Le moderne tappezzerie si possono applicare anche in zone a contatto con l'acqua, come dentro la doccia o sui lati della vasca, utilizzando prodotti in fibra di vetro trattati con resine impermeabilizzanti.
Rivestimenti Resilienti
Si tratta di pannelli murali in Spc o Lvt, da incollare sulla parete intonacata o sui vecchi rivestimenti in ceramica.
Questi pannelli si incollano rapidamente e si uniscono grazie a un incastro maschio-femmina, simile a quello dei pavimenti flottanti.
Alcuni modelli permettono di rivestire anche le pareti di una vasca a incasso e l'interno della doccia, rappresentando una soluzione ideale per i restyling.
Consigli per un Bagno Piccolo
Per un bagno di dimensioni ridotte, è importante massimizzare lo spazio e creare un ambiente accogliente:
- Scegliere sanitari sospesi e arredi salvaspazio.

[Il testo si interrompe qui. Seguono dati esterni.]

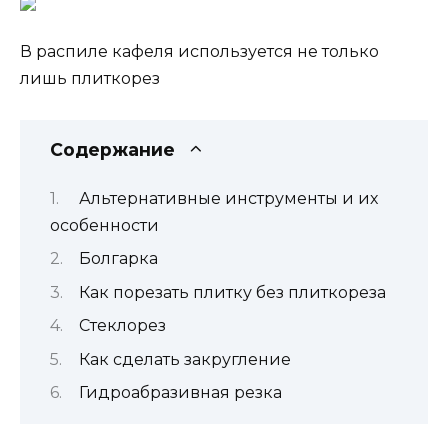
В распиле кафеля используется не только
лишь плиткорез
Содержание
Альтернативные инструменты и их
особенности
Болгарка
Как порезать плитку без плиткореза
Стеклорез
Как сделать закругление
Гидроабразивная резка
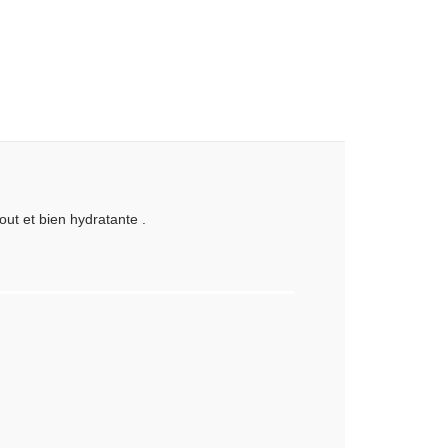
out et bien hydratante .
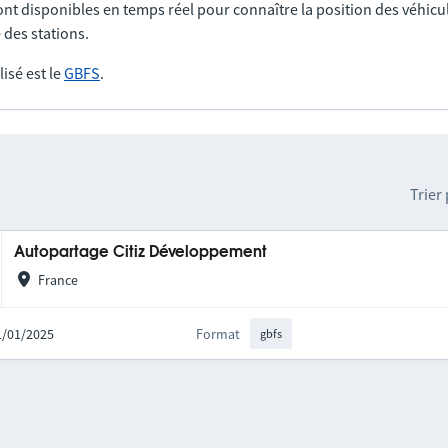
nt disponibles en temps réel pour connaître la position des véhicul
 des stations.
lisé est le
GBFS
.
Trier
Autopartage Citiz Développement
France
21/01/2025
Format
gbfs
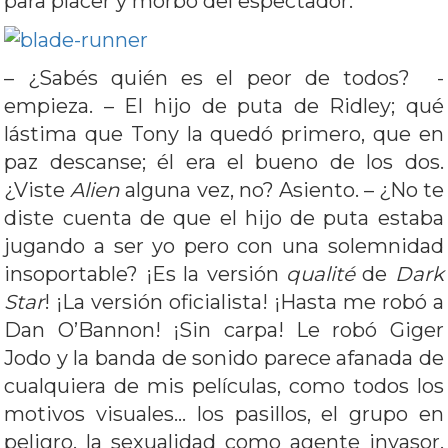
para placer y morbo del espectador.
– ¿Sabés quién es el peor de todos? -
empieza. – El hijo de puta de Ridley; qué
lástima que Tony la quedó primero, que en
paz descanse; él era el bueno de los dos.
¿Viste
Alien
alguna vez, no? Asiento. – ¿No te
diste cuenta de que el hijo de puta estaba
jugando a ser yo pero con una solemnidad
insoportable? ¡Es la versión
qualité
de
Dark
Star
! ¡La versión oficialista! ¡Hasta me robó a
Dan O’Bannon! ¡Sin carpa! Le robó Giger
Jodo y la banda de sonido parece afanada de
cualquiera de mis películas, como todos los
motivos visuales… los pasillos, el grupo en
peligro, la sexualidad como agente invasor,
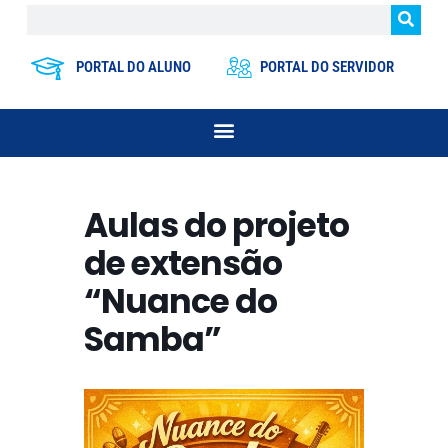
PORTAL DO ALUNO
PORTAL DO SERVIDOR
Aulas do projeto
de extensão
“Nuance do
Samba”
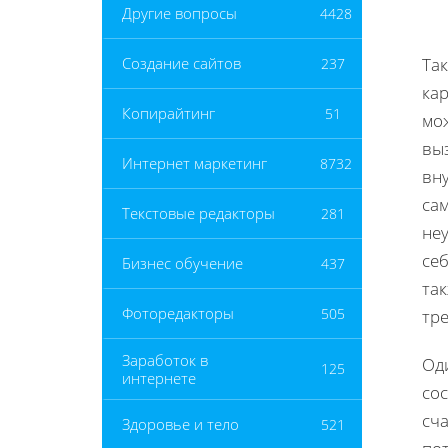
Другие вопросы
4428
Та
Создание сайтов
237
ка
Копирайтинг
51
мо
вы
Интернет маркетинг
8732
вн
сам
Текстовые редакторы
281
не
се
Бизнес обучение
437
так
Фоторедакторы
505
тр
Заработок в
Од
125
интернете
сос
сча
Здоровье и тело
521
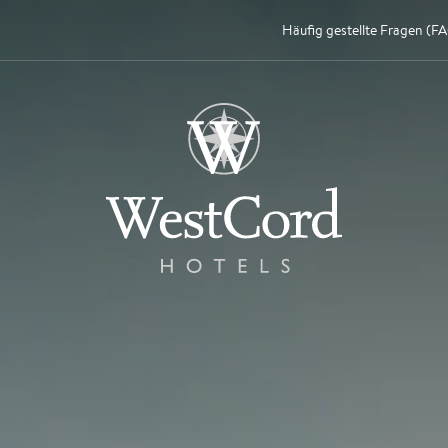
Häufig gestellte Fragen (F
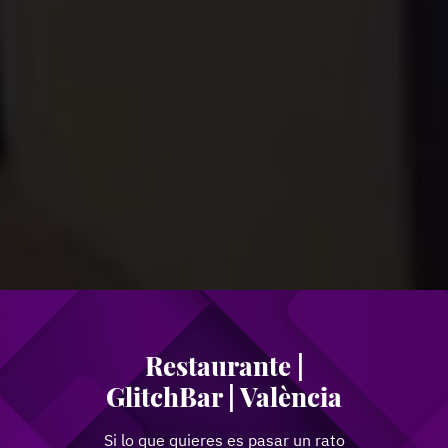
Restaurante |
GlitchBar | València
Si lo que quieres es pasar un rato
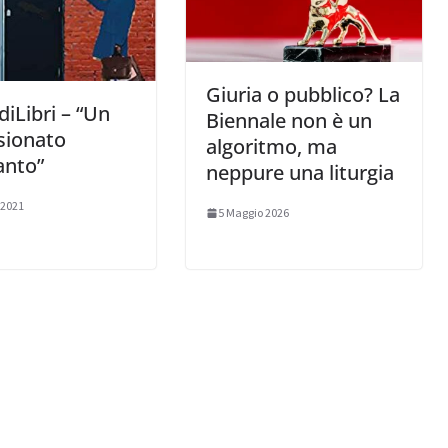
Giuria o pubblico? La
diLibri – “Un
Biennale non è un
sionato
algoritmo, ma
anto”
neppure una liturgia
 2021
5 Maggio 2026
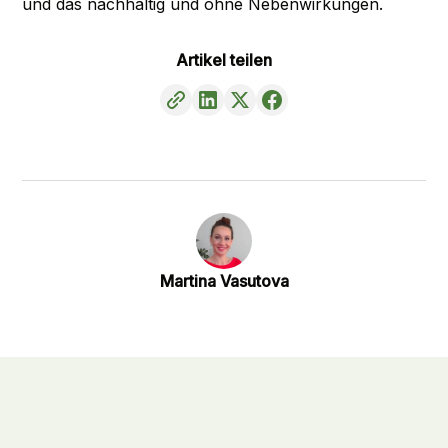
und das nachhaltig und ohne Nebenwirkungen.
Artikel teilen
Martina Vasutova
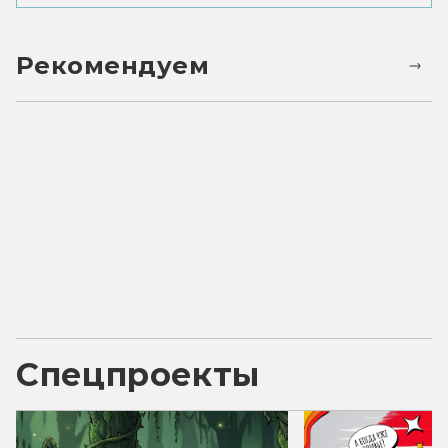
Рекомендуем
Спецпроекты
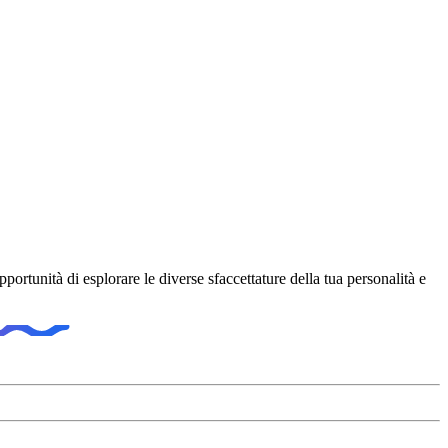
ortunità di esplorare le diverse sfaccettature della tua personalità e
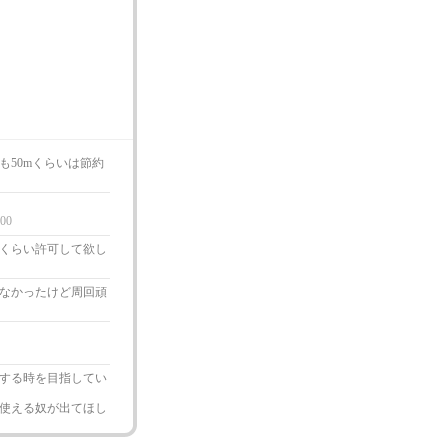
50mくらいは節約
:00
くらい許可して欲し
なかったけど周回頑
する時を目指してい
使える奴が出てほし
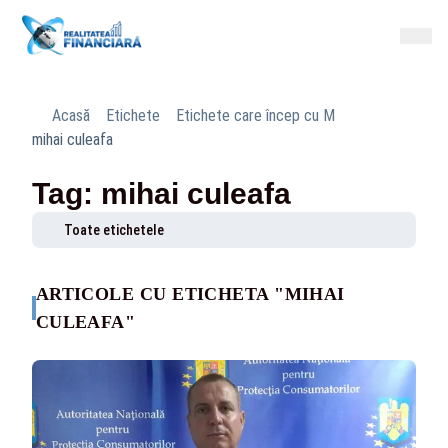
Acasă
Etichete
Etichete care încep cu M
mihai culeafa
Tag: mihai culeafa
Toate etichetele
ARTICOLE CU ETICHETA "MIHAI
CULEAFA"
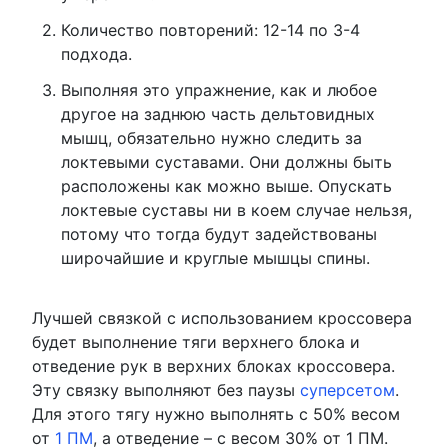
Количество повторений: 12-14 по 3-4
подхода.
Выполняя это упражнение, как и любое
другое на заднюю часть дельтовидных
мышц, обязательно нужно следить за
локтевыми суставами. Они должны быть
расположены как можно выше. Опускать
локтевые суставы ни в коем случае нельзя,
потому что тогда будут задействованы
широчайшие и круглые мышцы спины.
Лучшей связкой с использованием кроссовера
будет выполнение тяги верхнего блока и
отведение рук в верхних блоках кроссовера.
Эту связку выполняют без паузы
суперсетом
.
Для этого тягу нужно выполнять с 50% весом
от
1 ПМ
, а отведение – с весом 30% от 1 ПМ.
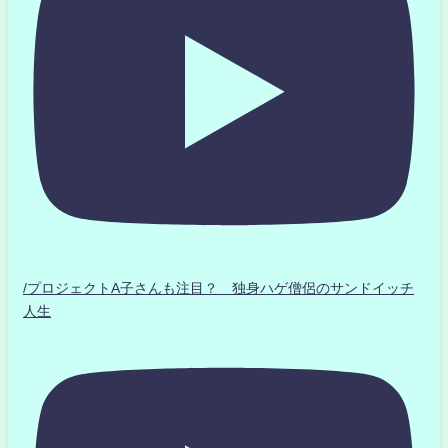
/プロジェクトA子さんも注目？ 独身ハゲ僧侶のサンドイッチ
人生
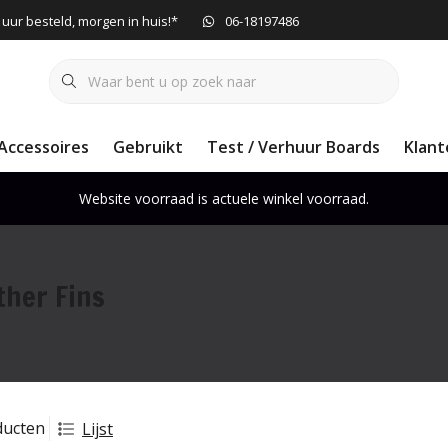
 uur besteld, morgen in huis!*
06-18197486
Accessoires
Gebruikt
Test / Verhuur Boards
Klant
Website voorraad is actuele winkel voorraad.
ther Fins
ducten
Lijst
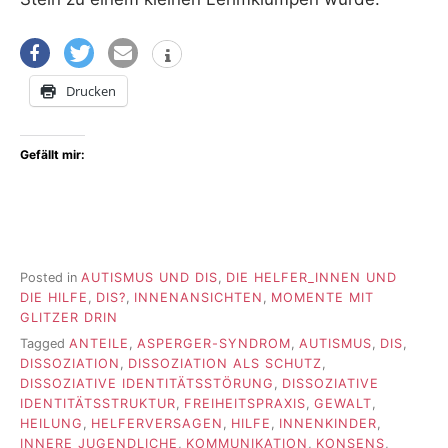
Drucken
Gefällt mir:
Posted in
AUTISMUS UND DIS
,
DIE HELFER_INNEN UND
DIE HILFE
,
DIS?
,
INNENANSICHTEN
,
MOMENTE MIT
GLITZER DRIN
Tagged
ANTEILE
,
ASPERGER-SYNDROM
,
AUTISMUS
,
DIS
,
DISSOZIATION
,
DISSOZIATION ALS SCHUTZ
,
DISSOZIATIVE IDENTITÄTSSTÖRUNG
,
DISSOZIATIVE
IDENTITÄTSSTRUKTUR
,
FREIHEITSPRAXIS
,
GEWALT
,
HEILUNG
,
HELFERVERSAGEN
,
HILFE
,
INNENKINDER
,
INNERE JUGENDLICHE
,
KOMMUNIKATION
,
KONSENS
,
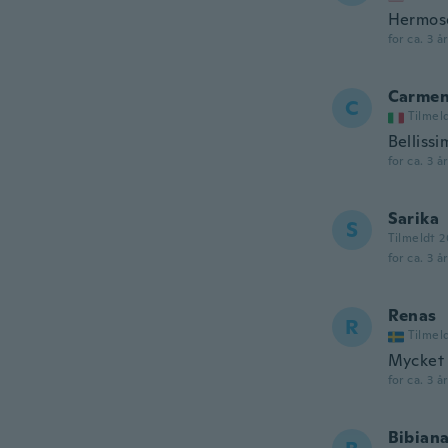
Hermos
for ca. 3 å
Carme
C
Tilmel
Bellissi
for ca. 3 å
Sarika
S
Tilmeldt 2
for ca. 3 å
Renas
R
Tilmel
Mycket 
for ca. 3 å
Bibian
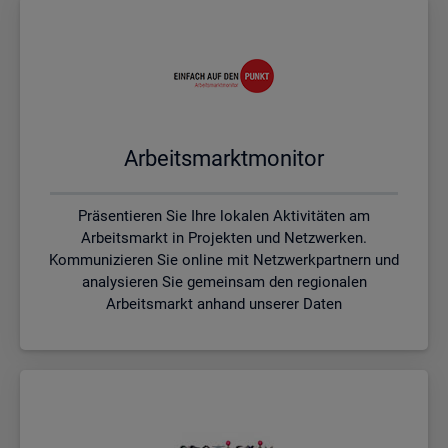
Ar­beits­markt­mo­ni­tor
Präsentieren Sie Ihre lokalen Aktivitäten am
Arbeitsmarkt in Projekten und Netzwerken.
Kommunizieren Sie online mit Netzwerkpartnern und
analysieren Sie gemeinsam den regionalen
Arbeitsmarkt anhand unserer Daten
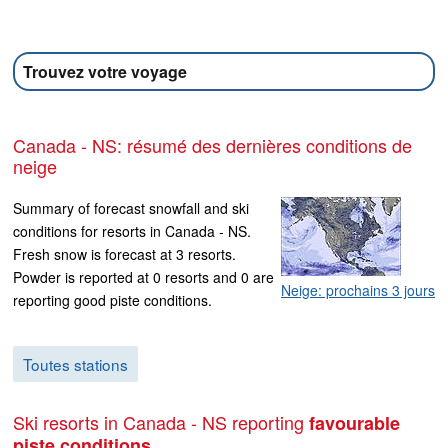
Trouvez votre voyage
Canada - NS: résumé des dernières conditions de
neige
Summary of forecast snowfall and ski
conditions for resorts in Canada - NS.
Fresh snow is forecast at 3 resorts.
Powder is reported at 0 resorts and 0 are
Neige: prochains 3 jours
reporting good piste conditions.
Toutes stations
Ski resorts in Canada - NS reporting
favourable
piste conditions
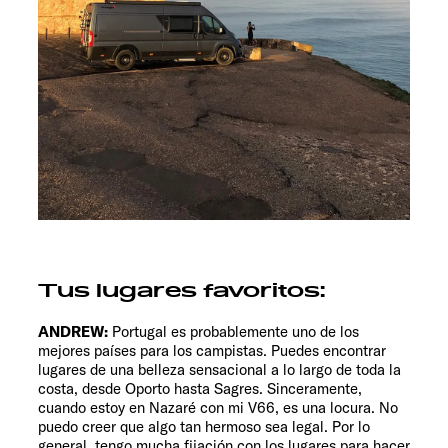
Tus lugares favoritos:
ANDREW:
Portugal es probablemente uno de los
mejores países para los campistas. Puedes encontrar
lugares de una belleza sensacional a lo largo de toda la
costa, desde Oporto hasta Sagres. Sinceramente,
cuando estoy en Nazaré con mi V66, es una locura. No
puedo creer que algo tan hermoso sea legal. Por lo
general, tengo mucha fijación con los lugares para hacer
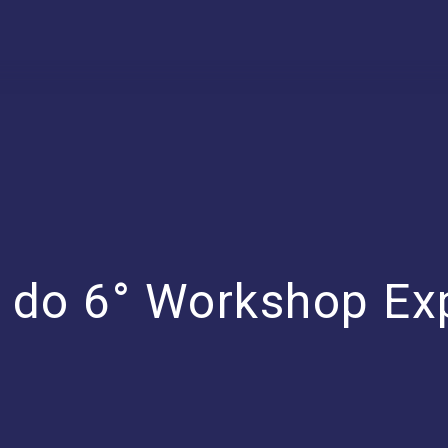
 do 6° Workshop Ex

- Utilizzare mobili con specchi e mensole integrate.
- Dosare bene luce naturale e artificiale.
- Considerare piastrelle di grandi dimensioni per minimizzare le fughe e creare una superficie continua.
- Optare per un rivestimento a metà altezza per evitare di opprimere l'ambiente.
Evoluzione delle Tendenze
Le tendenze nel rivestimento del bagno sono cambiate nel corso degli anni:
- Anni '70: Rivestimenti fino a circa 30 centimetri dal soffitto, con piastrelle di piccole dimensioni arricchite da decori geometrici o floreali.
- Anni 2000: Rivestimenti fino a 110/120 centimetri, con piastrelle "rustiche" che imitavano pietre o marmi.
- Anni 2020: Rivestimenti a tutta altezza con grandi lastre ceramiche che esaltano le dimensioni dei bagni.
Tabella Riassuntiva Altezza Piastrelle Bagno
| Altezza Rivestimento | Vantaggi | Svantaggi | Ideale per |
|---|---|---|---|
| Metà Altezza (120-150 cm) | Ambiente più luminoso, economico | Meno protezione dalle infiltrazioni | Bagni stretti e lunghi |
| Altezza Porta (220 cm) | Buona protezione, armonioso | Nessuno in particolare | Bagni di medie dimensioni |
| Tutta Altezza (fino al soffitto) | Massima protezione, design moderno | Può sembrare opprimente, più costoso | Bagni ampi |
Il materiale migliore da utilizzare a terra è il gres porcellanato, una soluzione pratica e duratura.
Il prezzo delle piastrelle per il bagno varia a seconda del materiale di cui sono fatte, della loro dimensione e della loro qualità.
Tieni presente anche di impiegare al massimo tre tipologie di piastrelle differenti: una per il pavimento, una per le pareti e un’altra per una singola zona della stanza.
Non dimenticare neanche che puoi decidere di porre l’accento su una zona del bagno usando piastrelle di un colore diverso dalle altre o con un motivo ornamentale suggestivo.